» **TEXTO FORNECIDO**:
※ ※ ※

Deus não conhece os Códigos Civil e Penal (Elias Brito Júnior)

Elias Brito Júnior/Divulgação

Sempre que eu tenho a oportunidade de conversar com algum operador do Direito, especialmente aqueles que professam a fé cristã, eu gosto de comentar o quanto Deus é um ser ignorante dos conteúdos dos Códigos Civil e Penal, e também dos seus respectivos códigos de processo.

Como é sabido, ou deveria sê-lo, a justiça humana não tem compromisso em realizar a Justiça, com “J” maiúsculo. O Direito Positivo, adotado na nossa cultura jurídica, tem como compromisso, primeiro, fazer cumprir o que está escrito na Lei. Atende apenas a realizar o que for legal, o que estiver expressamente positivado.
Mas nem sempre, ou poucas vezes, o legal é o que é justo. O cumprimento da lei humana, não nos torna justos diante de Deus, apenas baliza nossas condutas diante dos homens. Jesus, em diversas oportunidades, alertou os seus discípulos para esse ledo engano. Aos chamados mestres da lei, Jesus os condena por suas posturas vestais: “Ai de vós, doutores da Lei e fariseus, hipócritas! Porque sois parecidos aos túmulos caiados: com bela aparência por fora, mas por dentro estão cheios de ossos de mortos e toda espécie de imundície! Assim também sois vós: exteriormente pareceis justos ao povo, mas vosso interior está repleto de falsidade e perversidade”. (Mateus 23.27-28)

※ ※ ※

» **REGISTROS DE DADOS**:
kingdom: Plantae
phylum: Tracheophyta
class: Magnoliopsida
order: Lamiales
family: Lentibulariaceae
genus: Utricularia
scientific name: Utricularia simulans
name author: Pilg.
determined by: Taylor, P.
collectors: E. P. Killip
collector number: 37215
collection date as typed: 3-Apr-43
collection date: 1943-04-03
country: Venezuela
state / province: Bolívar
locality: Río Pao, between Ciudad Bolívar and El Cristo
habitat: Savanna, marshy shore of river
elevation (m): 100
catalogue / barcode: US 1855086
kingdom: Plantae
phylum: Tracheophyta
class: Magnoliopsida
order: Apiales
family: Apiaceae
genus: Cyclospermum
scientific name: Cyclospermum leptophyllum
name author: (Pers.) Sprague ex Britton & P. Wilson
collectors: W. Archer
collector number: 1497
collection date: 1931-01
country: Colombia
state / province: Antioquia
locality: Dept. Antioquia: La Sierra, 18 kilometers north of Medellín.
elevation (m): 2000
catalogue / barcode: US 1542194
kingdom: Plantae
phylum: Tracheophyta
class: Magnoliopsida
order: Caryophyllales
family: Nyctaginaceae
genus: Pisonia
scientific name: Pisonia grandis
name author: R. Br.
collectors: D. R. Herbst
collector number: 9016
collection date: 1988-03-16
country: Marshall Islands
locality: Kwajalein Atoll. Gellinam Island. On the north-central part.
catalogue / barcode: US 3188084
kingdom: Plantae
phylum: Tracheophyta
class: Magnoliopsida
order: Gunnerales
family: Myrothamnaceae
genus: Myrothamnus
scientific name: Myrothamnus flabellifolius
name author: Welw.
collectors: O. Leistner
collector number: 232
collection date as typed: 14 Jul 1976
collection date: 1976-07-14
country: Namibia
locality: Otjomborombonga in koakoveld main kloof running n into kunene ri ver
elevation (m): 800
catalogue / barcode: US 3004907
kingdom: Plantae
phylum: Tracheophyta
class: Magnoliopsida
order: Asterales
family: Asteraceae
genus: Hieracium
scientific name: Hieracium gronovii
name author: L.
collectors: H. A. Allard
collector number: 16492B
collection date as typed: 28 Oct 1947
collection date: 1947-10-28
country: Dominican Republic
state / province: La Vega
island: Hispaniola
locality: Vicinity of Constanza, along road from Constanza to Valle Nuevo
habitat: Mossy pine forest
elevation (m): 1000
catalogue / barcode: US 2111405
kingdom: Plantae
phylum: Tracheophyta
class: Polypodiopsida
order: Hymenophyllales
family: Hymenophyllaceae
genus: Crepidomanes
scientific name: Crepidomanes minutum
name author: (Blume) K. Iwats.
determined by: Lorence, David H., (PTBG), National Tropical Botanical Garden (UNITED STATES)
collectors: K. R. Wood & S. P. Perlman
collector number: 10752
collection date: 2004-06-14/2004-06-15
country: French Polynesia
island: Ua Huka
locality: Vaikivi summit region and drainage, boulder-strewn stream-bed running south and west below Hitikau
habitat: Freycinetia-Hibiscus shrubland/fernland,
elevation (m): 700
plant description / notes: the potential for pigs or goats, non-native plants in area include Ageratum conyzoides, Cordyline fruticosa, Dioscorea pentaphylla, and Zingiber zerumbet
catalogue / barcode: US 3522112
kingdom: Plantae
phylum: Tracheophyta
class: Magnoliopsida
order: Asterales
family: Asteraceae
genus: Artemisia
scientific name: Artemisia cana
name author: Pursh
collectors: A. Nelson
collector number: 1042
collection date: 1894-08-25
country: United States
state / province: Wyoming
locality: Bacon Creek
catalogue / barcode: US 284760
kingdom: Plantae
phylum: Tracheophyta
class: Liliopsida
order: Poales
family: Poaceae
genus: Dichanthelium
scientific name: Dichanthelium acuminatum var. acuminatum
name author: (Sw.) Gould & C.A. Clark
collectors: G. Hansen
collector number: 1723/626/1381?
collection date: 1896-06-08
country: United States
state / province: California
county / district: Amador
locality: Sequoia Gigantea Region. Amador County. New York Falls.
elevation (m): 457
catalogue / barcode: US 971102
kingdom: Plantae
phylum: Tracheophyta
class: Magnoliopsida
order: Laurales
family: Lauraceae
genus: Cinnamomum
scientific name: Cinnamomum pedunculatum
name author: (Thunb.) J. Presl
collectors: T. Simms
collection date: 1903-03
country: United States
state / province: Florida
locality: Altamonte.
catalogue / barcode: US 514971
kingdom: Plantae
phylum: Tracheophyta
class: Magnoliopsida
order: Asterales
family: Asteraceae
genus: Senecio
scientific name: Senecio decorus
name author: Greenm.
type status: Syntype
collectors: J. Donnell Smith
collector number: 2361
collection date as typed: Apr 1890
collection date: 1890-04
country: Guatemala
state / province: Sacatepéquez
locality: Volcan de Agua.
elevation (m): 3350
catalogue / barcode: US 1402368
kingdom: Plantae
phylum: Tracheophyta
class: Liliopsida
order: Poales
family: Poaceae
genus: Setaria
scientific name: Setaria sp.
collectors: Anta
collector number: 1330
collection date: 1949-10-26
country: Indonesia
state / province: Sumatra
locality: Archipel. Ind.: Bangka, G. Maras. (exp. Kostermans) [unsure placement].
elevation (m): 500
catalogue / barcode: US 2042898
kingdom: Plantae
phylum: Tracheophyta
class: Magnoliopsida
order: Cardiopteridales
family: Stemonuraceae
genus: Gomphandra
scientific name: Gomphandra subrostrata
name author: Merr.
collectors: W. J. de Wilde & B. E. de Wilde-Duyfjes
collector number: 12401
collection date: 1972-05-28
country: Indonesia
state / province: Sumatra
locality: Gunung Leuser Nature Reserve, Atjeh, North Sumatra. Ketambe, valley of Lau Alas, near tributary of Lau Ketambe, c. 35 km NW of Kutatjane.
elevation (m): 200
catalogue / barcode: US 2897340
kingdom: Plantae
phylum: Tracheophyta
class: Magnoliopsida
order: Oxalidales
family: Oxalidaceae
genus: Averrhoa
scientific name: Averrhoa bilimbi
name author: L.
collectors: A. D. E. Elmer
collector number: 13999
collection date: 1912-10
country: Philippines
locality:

※ ※ ※

» **O QUE FAZER**:
1. Localize nos registros todas as linhas em que aparece a palavra "province" e copie cada uma delas.
2. Estenda o artigo sobre a justiça divina e os Códigos Civil e Penal, escrevendo a continuação a partir da última frase apresentada.

» **RESULTADOS**:
1.
state / province: Bolívar
state / province: Antioquia
state / province: La Vega
state / province: Wyoming
state / province: California
state / province: Florida
state / province: Sacatepéquez
state / province: Sumatra
state / province: Sumatra

2.
O que é reconhecido pela Lei nem sempre atende ao Direto Natural, concedido pelo Criador às suas criaturas. Durante séculos a posse de escravos era legal em diversas culturas. A legalidade nem sempre é justiça. Muitas atrocidades foram promovidas dentro da lei formal, como a escravidão, a segregação racial, o tolhimento à liberdade civil ou religiosa, o nazismo de Adolf Hitler, a limitação ao direito de ir-e-vir, o veto à liberdade de expressão, o desrespeito à propriedade privada, entre tantos aviltamentos ao direito dos indivíduos ou grupos da sociedade.
Ainda hoje, há legislações vigendo que permitem o aborto, o encarceramento de inocentes, desrespeito ao direito de posse e exploração dos próprios bens, adquiridos de maneira legal, entre outras injustiças legalizadas. Segundo a ONU, sete em cada dez pessoas vivem em países que as leis formais não respeitam o direto natural às liberdades individuais, ou seja, são ditaduras revestidas de uma falsa democracia.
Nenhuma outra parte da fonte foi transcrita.